* _What to produce_
Continue the EVGA GTX 1070 graphics card review from the point where it stops.

* _Exercise passage_
* * * *

EVGA GeForce GTX 1070 SuperClocked 8 GB Review 44

EVGA GeForce GTX 1070 SuperClocked 8 GB Review


Value and Conclusion

  • The EVGA GTX 1070 SC is currently available online for $439.
  • Quietest GTX 1070 we've tested
  • Overclocked out of the box
  • Fans turn off in idle
  • Temperatures below 80°C - no throttling
  • No efficiency loss vs. reference design
  • Power efficient
  • 8 GB VRAM
  • Backplate included
  • New NVIDIA technologies: Ansel, FastSync, HEVC Video, and VR
  • SLI improved beyond 4K 60 FPS
  • HDMI 2.0b, DisplayPort 1.4
  • High price
  • Out of the box overclock smaller than on other custom designs
  • No board power limit increase
  • Memory not overclocked
  • DVI output no longer includes analog VGA signals
The EVGA GTX 1070 SuperClocked comes with a relatively small overclock out of the box, increasing GPU frequency from the NVIDIA default of 1506 MHz to 1595 MHz. Other board vendors go much higher here. Memory remained untouched, running at its default, and we have no idea why. Our manual testing shows that there is tons of headroom left in these GDDR5 chips for a free boost to performance. Overall, averaged over all the games in our test suite, we see a performance uplift of 3% over the GTX 1070 reference board, which means the card is 20% slower than the much more expensive GeForce GTX 1080. The popular GTX 970 SLI combination is around 13% slower, just like the GTX 980 Ti and AMD's Radeon R9 Fury X.

Most people have without a doubt been waiting for custom designs to see if their coolers will offer better capabilities than the NVIDIA reference design heatsink, which looks pretty, but fails to keep the card from running at its full potential due to throttling beyond 82°C. EVGA's new revision 3.0 of the ACX thermal solution scores full marks here. It keeps the card at around 73°C even during heavy gaming while its fans are much quieter than on the reference. EVGA's fans are actually unbelievably quiet given the card's performance. You almost won't hear them when the card is installed in a case and running at full load. EVGA has also included the idle-fan-off feature we love so much since it provides a perfect noise-free experience during desktop work, Internet browsing, and even light gaming.

* * * *

* _Data for analysis_
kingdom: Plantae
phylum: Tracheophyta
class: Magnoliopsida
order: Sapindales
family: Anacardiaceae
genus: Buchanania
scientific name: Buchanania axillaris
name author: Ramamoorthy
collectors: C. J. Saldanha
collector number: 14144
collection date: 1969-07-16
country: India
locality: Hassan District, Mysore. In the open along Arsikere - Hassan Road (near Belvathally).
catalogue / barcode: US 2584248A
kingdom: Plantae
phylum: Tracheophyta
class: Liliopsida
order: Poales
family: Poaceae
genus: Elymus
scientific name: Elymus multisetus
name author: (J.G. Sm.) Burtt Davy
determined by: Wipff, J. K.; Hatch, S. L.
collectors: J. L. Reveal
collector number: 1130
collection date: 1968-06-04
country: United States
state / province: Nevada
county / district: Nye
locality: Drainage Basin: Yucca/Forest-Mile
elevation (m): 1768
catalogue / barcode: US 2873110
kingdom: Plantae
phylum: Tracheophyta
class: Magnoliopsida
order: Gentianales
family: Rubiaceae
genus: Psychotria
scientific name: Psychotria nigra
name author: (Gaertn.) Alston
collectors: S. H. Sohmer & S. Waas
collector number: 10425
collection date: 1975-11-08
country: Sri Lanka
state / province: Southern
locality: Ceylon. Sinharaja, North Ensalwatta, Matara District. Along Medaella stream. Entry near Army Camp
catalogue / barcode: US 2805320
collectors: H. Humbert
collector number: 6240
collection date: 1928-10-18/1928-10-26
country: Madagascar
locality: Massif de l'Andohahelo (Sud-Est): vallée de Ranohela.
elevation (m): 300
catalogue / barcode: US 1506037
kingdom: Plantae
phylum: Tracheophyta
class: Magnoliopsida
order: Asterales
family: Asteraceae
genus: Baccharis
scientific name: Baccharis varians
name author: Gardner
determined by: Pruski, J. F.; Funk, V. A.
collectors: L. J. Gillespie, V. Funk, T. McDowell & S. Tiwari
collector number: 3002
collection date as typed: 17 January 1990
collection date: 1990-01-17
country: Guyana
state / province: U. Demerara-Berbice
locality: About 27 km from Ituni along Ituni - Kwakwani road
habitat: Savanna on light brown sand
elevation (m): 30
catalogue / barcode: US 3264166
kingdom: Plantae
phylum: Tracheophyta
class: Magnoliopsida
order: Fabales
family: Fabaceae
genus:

* * * *

* _Expected answer_
Just like on the reference design, power efficiency is amazing, with huge improvements over the Maxwell architecture that is already highly efficient in the first place. Unlike all other custom designs I tested so far, EVGA did not trade efficiency for higher performance. This means that the card is slightly more power efficient than the GTX 1070 reference while providing better performance at the same time, but without the additional performance other board partners get by increasing power draw. While this might be nice for some, I think it's also some lost potential. By increasing the power board limit for example, EVGA could have enabled NVIDIA's Boost 3.0 algorithm to boost higher for longer, which could also have helped run a higher out-of-the-box overclock. On the other hand, it might have increased heat output, which would have meant higher fan noise.
This probably also explains why EVGA decided to stick to the 8-pin of the reference design, while other board partners add another 6-pin to at least give the impression of higher power capability. In reality, most of those cards have the power limit set too low to make full use of the extra power inputs.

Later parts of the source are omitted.